◆ 必要な作業 ◆
1 – Cincrawクローラーの仕様によると、クローラーはWebページにアクセスするとき、どのUserAgentを出力するか。
2 – Cincrawクローラーの仕様の文章を、最後の文のあとから書き継ぐこと。

◆ 読解用抜粋 ◆
+++

Cincraw Crawler 仕様

クローリングポリシー

本Botが収集しているデータ

WebページのBody内データ（HTML、テキスト、画像、JavaScript）

Header情報（主にmetaタグにcontent要素にnoindexが含まれているか否か）

HTTP Headerの情報（ステータスコードおよびredirect_status, redirect_url, mimeType情報）

JavaScriptおよびCSSファイル（Webページをレンダリングする際に必要なJSおよびCSSファイル）

上記データを取得後、レンダリングの上Webページを描画し、スクリーンキャプチャ画像として保存しております。

特定のWebサイトに集中的かつ作為的なアクセスは行いません。

独自のURL選定アルゴリズムが「アクセス先Webサイトの負荷回避」のみを考慮しクロールの順番を決定しております。

特定のWebサイトやページに集中的かつ作為的にアクセスすることは一切行っておりません。

UserAgentは常に出力し続けます

クローラーは常にCincrawのUserAgentを出力しWebページにアクセスします。

広告リンクは巡回しません

Webページに表示されている広告（バナー広告やネイティブ広告、アフィリエイト広告など）のリンクをクローラーが巡回することはありません。

又、Canonicalで指定されているURLの規則性から正規ページのURLを抽出し、それら正規URLのみを極力巡回対象とするようクロール先URLリストの精査とチェックを定期的に行っております。

アクセスしたWebページのCookieを保存しません

Cookieを保存した状態で他のWebページにアクセスすることはありません。

（すべてのCookieは削除しています）

アクセス解析タグや広告測定タグを読み込みません

巡回先Webページのアクセス解析データに当クローラーのアクセスデータを混在させる事を防ぐべく、 GoogleタグマネージャーやGoogleAnalyticsなど、一般的な解析タグの読込＆リクエストを排除しております。

English

Data collected by this bot

Data in the Body of the web page (HTML, text, images, JavaScript)

Header information (mainly whether the meta tag contains noindex in the content element)

HTTP Header information (status code and redirect_status, redirect_url, mimeType information)

JavaScript and CSS files (JS and CSS files required to render the web page)

After acquiring the above data, the web page is rendered and saved as a screen capture image.

We do not access specific websites in a concentrated and artificial manner.

Our original URL selection algorithm determines the order of crawling, taking into account only the "load avoidance of the websites to be accessed".

+++

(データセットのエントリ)

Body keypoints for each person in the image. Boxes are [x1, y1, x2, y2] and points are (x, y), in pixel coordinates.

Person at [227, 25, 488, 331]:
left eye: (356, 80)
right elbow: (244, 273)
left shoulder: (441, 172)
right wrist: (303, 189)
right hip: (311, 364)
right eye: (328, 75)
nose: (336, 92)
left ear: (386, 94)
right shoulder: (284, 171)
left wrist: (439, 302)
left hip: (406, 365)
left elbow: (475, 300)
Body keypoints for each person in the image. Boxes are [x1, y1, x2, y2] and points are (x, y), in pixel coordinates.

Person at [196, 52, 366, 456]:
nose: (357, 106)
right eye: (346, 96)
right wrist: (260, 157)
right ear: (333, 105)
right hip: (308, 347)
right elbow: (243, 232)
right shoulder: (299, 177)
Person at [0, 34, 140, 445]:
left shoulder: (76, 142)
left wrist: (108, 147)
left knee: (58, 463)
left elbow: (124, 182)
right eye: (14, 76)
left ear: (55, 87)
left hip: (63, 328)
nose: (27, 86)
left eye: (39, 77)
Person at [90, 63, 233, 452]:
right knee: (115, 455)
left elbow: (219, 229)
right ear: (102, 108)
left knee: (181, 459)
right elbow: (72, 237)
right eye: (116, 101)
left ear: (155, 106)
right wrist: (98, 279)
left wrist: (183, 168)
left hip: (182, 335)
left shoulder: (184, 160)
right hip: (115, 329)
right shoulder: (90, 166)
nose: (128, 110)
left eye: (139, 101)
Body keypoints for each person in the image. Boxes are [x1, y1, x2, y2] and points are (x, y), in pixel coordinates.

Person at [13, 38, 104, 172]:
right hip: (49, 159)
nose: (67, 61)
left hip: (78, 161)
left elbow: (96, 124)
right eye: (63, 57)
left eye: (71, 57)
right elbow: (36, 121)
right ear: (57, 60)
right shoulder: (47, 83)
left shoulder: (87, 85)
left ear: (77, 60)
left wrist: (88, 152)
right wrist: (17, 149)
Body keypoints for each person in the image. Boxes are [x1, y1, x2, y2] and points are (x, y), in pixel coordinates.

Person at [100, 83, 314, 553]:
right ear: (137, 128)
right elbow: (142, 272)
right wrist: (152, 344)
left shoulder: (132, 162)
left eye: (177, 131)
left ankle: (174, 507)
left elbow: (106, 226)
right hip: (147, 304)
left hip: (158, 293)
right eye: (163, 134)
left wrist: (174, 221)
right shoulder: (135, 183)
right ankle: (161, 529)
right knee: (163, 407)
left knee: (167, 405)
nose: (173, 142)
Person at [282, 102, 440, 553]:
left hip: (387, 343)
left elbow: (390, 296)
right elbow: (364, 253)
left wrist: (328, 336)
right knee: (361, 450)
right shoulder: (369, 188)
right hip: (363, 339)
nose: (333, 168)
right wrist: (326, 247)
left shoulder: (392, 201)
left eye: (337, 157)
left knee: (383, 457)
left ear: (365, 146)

+++

◆ 番号別の回答 ◆
1 – 常にCincrawのUserAgentを出力する。

2 –
We do not access specific websites or pages in a concentrated or artificial manner.

UserAgent is always output

The crawler will always output Cincraw's UserAgent to access web pages.

Advertising links are not visited

Crawlers do not visit links to advertisements (banner ads, native ads, affiliate ads, etc.) that are displayed on web pages.

In addition, the URLs of legitimate pages are extracted from the regularity of URLs specified in Canonical, and the crawl destination URL list is periodically scrutinized and checked to ensure that only those legitimate URLs are patrolled as much as possible.

We do not save cookies of accessed web pages.

We do not store cookies to access other web pages.

（All cookies are deleted.）

We do not load access analysis tags or advertising measurement tags.

In order to prevent our crawler's access data from being mixed with the access analysis data of the web pages we visit, we do not read or request general analysis tags such as Google Tag Manager and Google Analytics.